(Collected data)
◆ ◆ ◆ ◆
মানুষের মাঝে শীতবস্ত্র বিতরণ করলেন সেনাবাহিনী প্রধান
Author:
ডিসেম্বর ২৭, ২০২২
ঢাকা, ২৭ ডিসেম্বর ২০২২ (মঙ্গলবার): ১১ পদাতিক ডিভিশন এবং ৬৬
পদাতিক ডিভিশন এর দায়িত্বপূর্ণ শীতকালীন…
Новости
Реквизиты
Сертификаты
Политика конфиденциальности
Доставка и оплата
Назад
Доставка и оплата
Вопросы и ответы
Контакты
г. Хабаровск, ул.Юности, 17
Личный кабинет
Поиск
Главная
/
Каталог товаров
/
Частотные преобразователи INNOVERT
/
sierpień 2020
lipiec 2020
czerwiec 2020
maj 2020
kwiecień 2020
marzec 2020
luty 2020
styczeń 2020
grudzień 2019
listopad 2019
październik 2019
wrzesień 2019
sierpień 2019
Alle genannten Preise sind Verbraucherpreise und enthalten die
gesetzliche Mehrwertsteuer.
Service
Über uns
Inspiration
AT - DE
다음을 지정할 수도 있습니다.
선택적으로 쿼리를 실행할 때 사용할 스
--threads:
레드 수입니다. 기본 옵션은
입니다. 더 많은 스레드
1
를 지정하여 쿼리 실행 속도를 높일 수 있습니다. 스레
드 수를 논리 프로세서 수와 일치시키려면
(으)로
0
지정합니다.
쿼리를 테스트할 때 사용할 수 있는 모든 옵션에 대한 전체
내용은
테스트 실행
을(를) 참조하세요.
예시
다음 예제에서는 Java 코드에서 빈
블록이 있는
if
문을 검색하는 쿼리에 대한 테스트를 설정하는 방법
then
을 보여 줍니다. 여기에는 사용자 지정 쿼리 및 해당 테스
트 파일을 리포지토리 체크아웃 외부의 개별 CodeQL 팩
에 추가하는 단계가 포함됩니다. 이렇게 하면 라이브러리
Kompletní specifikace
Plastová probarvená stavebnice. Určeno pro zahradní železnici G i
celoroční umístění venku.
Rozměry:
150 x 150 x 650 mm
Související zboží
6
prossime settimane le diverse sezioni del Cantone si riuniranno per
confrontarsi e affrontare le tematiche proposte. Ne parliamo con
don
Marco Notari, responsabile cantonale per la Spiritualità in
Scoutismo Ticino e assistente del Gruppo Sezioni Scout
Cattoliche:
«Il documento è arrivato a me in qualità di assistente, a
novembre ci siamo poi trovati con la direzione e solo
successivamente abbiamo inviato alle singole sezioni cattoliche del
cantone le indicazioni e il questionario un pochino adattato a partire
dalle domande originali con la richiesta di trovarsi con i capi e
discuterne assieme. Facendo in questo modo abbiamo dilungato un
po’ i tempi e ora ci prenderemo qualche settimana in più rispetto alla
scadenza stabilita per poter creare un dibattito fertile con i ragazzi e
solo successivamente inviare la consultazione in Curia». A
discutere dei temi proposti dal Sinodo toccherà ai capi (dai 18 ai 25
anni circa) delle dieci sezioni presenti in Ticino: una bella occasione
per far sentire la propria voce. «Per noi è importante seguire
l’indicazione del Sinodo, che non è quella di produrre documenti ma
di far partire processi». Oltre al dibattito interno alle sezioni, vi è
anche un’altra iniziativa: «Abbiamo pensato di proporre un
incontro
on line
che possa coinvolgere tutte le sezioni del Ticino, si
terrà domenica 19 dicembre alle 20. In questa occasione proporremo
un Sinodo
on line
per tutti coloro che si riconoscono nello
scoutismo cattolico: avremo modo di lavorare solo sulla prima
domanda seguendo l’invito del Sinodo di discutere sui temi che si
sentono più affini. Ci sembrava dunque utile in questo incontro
◆ ◆ ◆ ◆
-- Exercise aim --
Answer with a single number: the count of lines in the records that contain "dibattito".

-- Output for this task --
2